Problem details: Lines from the one with "36 99 54.80" through the end of the records, and no others, are what the answer should contain, copied exactly; please keep pictures out.
:: Records for this exercise ::
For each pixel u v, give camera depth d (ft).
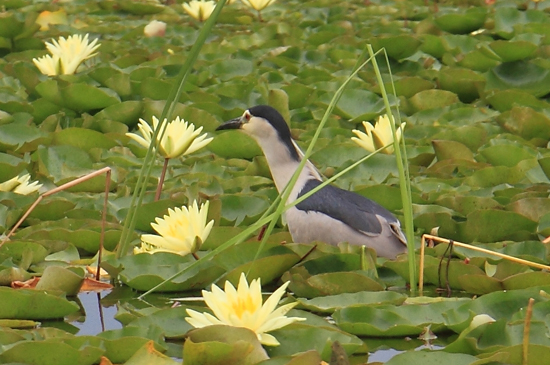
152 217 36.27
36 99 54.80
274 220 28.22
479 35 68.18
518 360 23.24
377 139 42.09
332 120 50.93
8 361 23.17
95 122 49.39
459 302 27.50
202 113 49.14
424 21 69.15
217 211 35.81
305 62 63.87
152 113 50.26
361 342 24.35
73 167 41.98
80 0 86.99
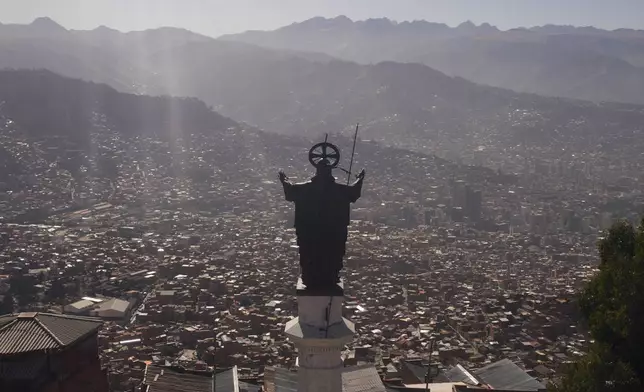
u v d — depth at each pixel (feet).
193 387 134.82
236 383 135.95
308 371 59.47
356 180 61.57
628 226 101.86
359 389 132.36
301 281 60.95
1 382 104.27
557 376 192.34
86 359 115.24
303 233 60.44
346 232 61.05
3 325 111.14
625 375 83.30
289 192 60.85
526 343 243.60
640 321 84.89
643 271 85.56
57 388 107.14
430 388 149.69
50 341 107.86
:::
Answer to this exercise:
36 99 54.80
274 220 28.22
479 35 68.18
518 360 23.24
377 139 42.09
332 120 50.93
8 361 23.17
95 122 49.39
459 302 27.50
202 113 49.14
424 21 69.15
217 211 35.81
305 62 63.87
152 113 50.26
361 342 24.35
73 167 41.98
80 0 86.99
u v d — depth at each pixel (feet).
193 387 134.82
236 383 135.95
308 371 59.47
356 180 61.57
628 226 101.86
359 389 132.36
301 281 60.95
1 382 104.27
557 376 192.34
86 359 115.24
303 233 60.44
346 232 61.05
3 325 111.14
625 375 83.30
289 192 60.85
526 343 243.60
640 321 84.89
643 271 85.56
57 388 107.14
430 388 149.69
50 341 107.86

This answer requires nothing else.